Только море вокруг (Миронов) - страница 40

— Погоди, ты куда? — сказала она так, словно знала, что он все еще тут. — Пошто в дом-то не зашел?

— Поздно, мать. Спят, небось все…

— Кто спит, а я нет. — Старушка поплотнее запахнула на груди концы вязаного шерстяного платка. — Думы спать не дают, Олеша. Сердце щемят… Значит, в море уходишь?

— Как все…

— Как все… То-то и Василь на себя стал не похож, тревоги-докуки не дают покоя… Когда в море-то?

— Скоро.

— Что ж, сынок, коли надо — иди. Дай-ка благословлю тебя на хорошее возвращение. Вот так…

И откинув платок с правого плеча, старушка торжественно и строго перекрестила Алексея собранными в щепотку пальцами.

— Хоть и по-старому — а с богом. Не мне дано обычаи древние нарушать… Ждет земля тебя, мореход, с благополучным возвращением, и храни тебя Николай чудотворец от всех напастей в океан-море.

Она торжественно поклонилась Маркевичу, и тот бросился к ней, обнял, прижал к груди седую голову матросской матери да так и замер, не в силах разжать объятия.

— Иди, Олеша, иди, прошептала старушка, освобождаясь, и подняла на него сухие строгие глаза. — постой! Письмо вот возьми. Три дня уже ждет тебя. А теперь, иди…

Алексей схватил сложенный вчетверо, склеенный по краям лист бумаги. Быстро вскрыл его, развернул, — Таня! Поднял глаза, чтоб поблагодарить Степаниду Даниловну, но старушка уже ушла, лишь железная ручка шевельнулась на прощание в зеленой доске глухой калитки.

— Спасибо, мать, — негромко сказал Маркевич и, не услышав ответа, зашагал по дощатому тротуару к улице Энгельса.

Шел, сгорая от нетерпения поскорей прочитать письмо и одновременно найти в нем такое, что и радость погасит, и, быть может, ударит до страшной, до оглушающей боли. Вот ведь странно как получается в жизни, как нелепои непонятно кстроено человеческое сердце…

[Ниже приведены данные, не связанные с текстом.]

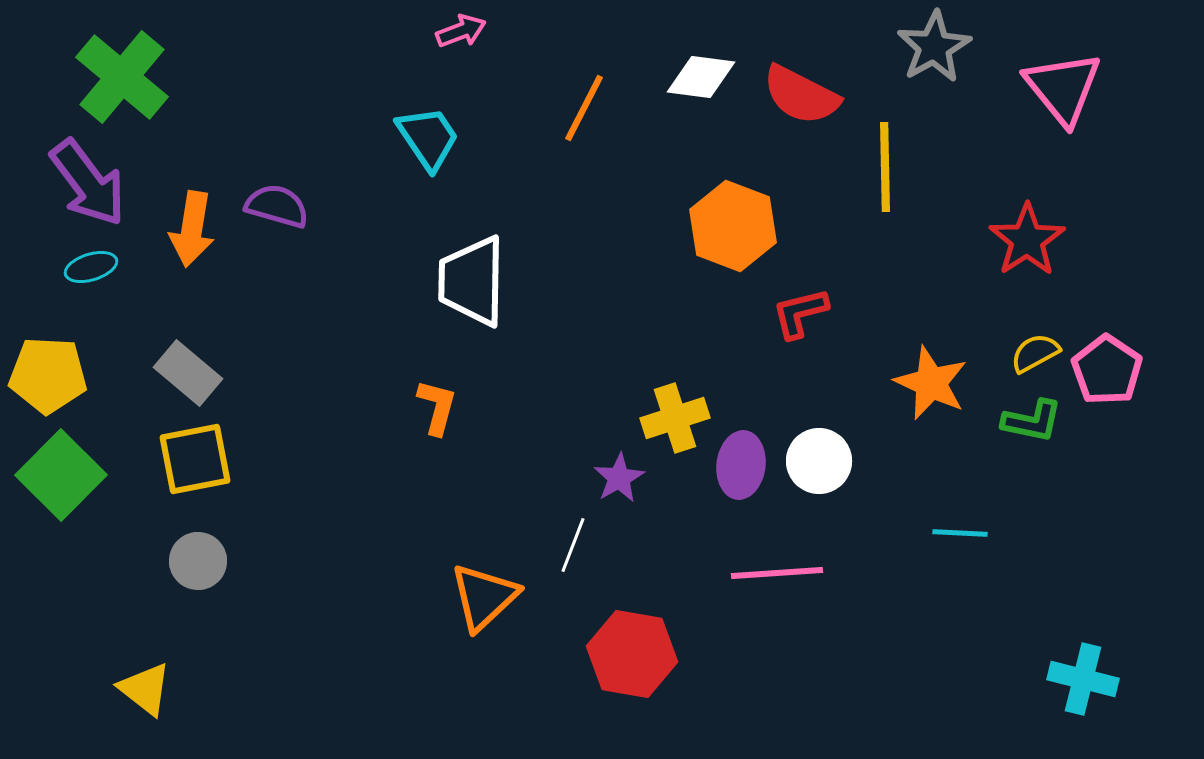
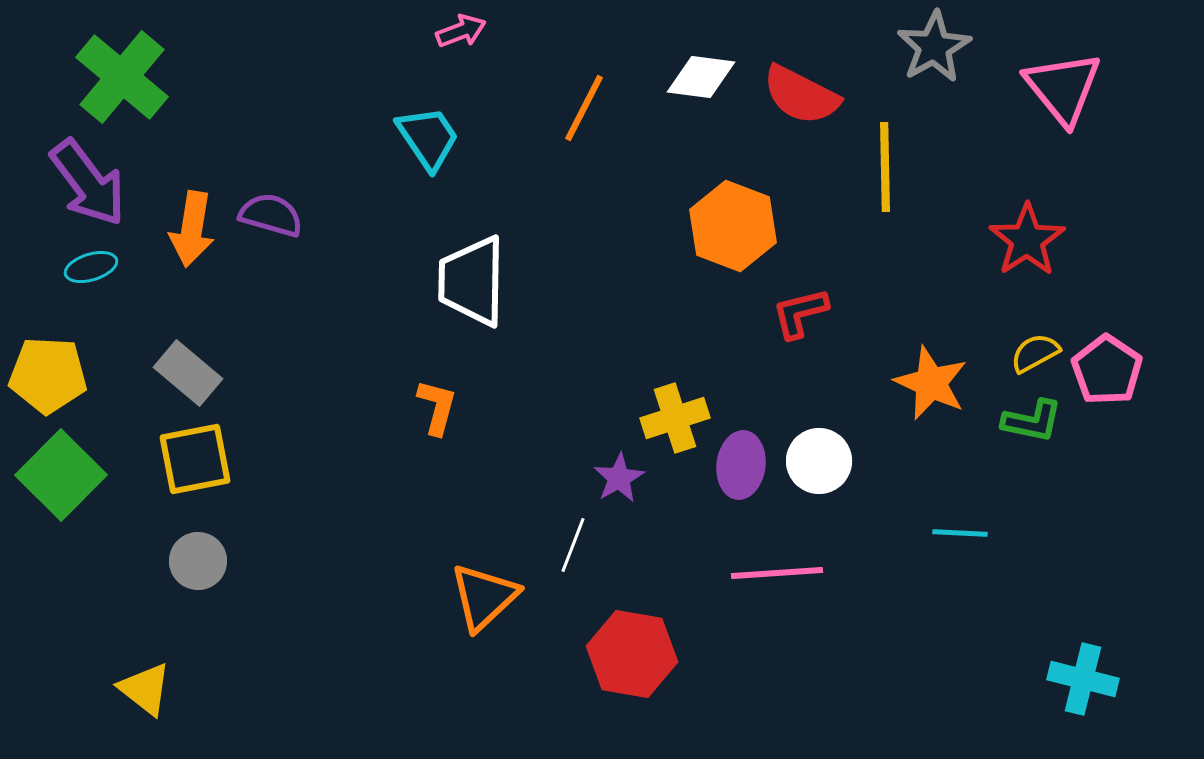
purple semicircle: moved 6 px left, 9 px down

«Я все помню, Леша, — наконец, решившись, прочитал он, — и забуду не скоро. Помню белую ночь — ту, когда мы сбежали из дома. Простите меня, но я надеялась, верила, что у нас еще будет много белых ночей, когда люди без ложных условностей, до конца открывают друг другу душу. Но свершилось непоправимое, и не только ночи, но и самые солнечные дни стали черными, грозными днями войны. Дни ли только? А может, годы? Я не знаю, не знает никто.

Но я знаю другое: мы не скоро увидимся, Леша, если и суждено нам когда-нибудь свидеться. И увидимся мы не такими, как были тогда: ведь от встречи этой нас отделяет целая война. Значит, больше не будет для нас таких, как та, белых ночей. Значит, лучше не думать о них. Но и забыть их мы не сможем, правда?..»

Шелест бумаги, судорожно скомканной в кулаке, показался оглушительным, настолько жуткая тишина стояла вокруг. Торопливо сунув письмо в карман, Маркевич свернул на улицу Энгельса и зашагал к центру.